→ Task prompt: Report each line from the entries in which "lines" can be found.

Saved data entries

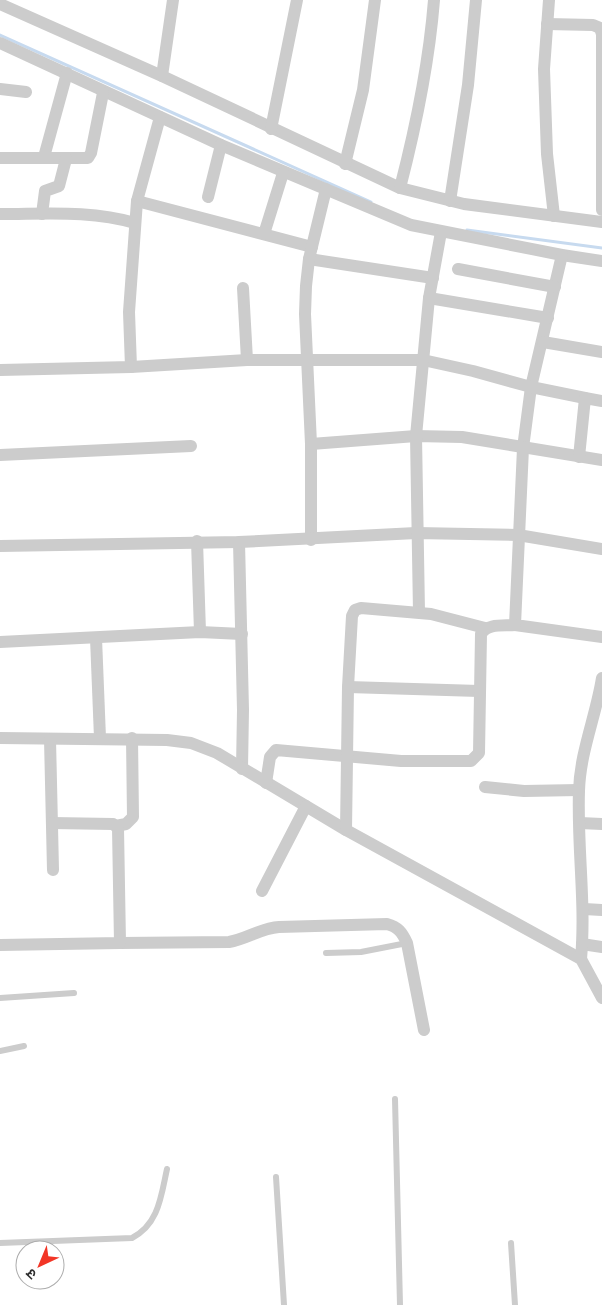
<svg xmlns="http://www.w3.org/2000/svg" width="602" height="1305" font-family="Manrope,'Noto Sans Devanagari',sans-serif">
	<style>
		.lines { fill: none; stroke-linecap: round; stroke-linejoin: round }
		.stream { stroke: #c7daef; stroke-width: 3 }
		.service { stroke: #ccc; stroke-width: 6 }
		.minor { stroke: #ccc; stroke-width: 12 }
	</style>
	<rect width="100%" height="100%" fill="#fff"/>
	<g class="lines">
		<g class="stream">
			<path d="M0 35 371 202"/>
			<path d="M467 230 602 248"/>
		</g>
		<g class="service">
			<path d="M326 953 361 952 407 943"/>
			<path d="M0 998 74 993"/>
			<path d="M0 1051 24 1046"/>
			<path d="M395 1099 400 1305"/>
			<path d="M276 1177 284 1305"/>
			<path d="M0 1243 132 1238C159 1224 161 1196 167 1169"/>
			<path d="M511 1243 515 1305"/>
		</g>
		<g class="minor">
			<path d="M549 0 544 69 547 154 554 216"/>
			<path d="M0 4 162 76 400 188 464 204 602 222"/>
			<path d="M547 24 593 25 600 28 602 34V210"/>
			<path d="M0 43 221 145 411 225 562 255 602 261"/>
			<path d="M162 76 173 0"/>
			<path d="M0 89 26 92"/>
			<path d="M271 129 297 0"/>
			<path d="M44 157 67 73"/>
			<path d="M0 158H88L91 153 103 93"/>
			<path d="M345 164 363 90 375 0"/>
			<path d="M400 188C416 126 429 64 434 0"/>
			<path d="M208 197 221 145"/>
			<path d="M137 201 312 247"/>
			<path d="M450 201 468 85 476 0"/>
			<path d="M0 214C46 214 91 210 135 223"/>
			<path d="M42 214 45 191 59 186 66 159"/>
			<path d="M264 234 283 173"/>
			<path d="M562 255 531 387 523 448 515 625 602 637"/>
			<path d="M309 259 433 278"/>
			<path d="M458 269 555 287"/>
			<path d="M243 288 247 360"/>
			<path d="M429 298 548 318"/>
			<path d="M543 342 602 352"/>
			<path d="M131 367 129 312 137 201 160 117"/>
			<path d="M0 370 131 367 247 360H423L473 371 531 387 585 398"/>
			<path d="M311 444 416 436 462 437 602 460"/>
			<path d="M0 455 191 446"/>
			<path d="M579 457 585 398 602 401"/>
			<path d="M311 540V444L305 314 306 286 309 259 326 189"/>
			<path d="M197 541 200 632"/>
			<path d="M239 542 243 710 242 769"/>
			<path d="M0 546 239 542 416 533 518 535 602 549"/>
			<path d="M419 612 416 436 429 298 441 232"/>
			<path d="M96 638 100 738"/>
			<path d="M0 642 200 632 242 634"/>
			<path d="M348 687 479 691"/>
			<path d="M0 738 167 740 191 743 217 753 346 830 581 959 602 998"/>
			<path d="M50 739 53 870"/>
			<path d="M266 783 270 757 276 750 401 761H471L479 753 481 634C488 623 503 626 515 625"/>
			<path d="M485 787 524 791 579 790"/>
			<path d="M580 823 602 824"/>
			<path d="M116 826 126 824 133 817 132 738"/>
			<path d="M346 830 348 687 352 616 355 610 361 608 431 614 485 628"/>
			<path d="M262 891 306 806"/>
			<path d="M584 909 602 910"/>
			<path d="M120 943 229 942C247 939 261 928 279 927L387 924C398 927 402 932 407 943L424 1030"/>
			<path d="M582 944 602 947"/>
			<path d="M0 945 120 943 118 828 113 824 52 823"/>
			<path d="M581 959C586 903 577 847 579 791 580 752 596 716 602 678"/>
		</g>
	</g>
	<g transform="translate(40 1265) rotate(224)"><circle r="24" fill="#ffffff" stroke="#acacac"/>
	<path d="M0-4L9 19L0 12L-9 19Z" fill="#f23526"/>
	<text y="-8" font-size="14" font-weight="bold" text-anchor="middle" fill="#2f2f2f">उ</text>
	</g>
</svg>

→ Answer section:
		.lines { fill: none; stroke-linecap: round; stroke-linejoin: round }
	<g class="lines">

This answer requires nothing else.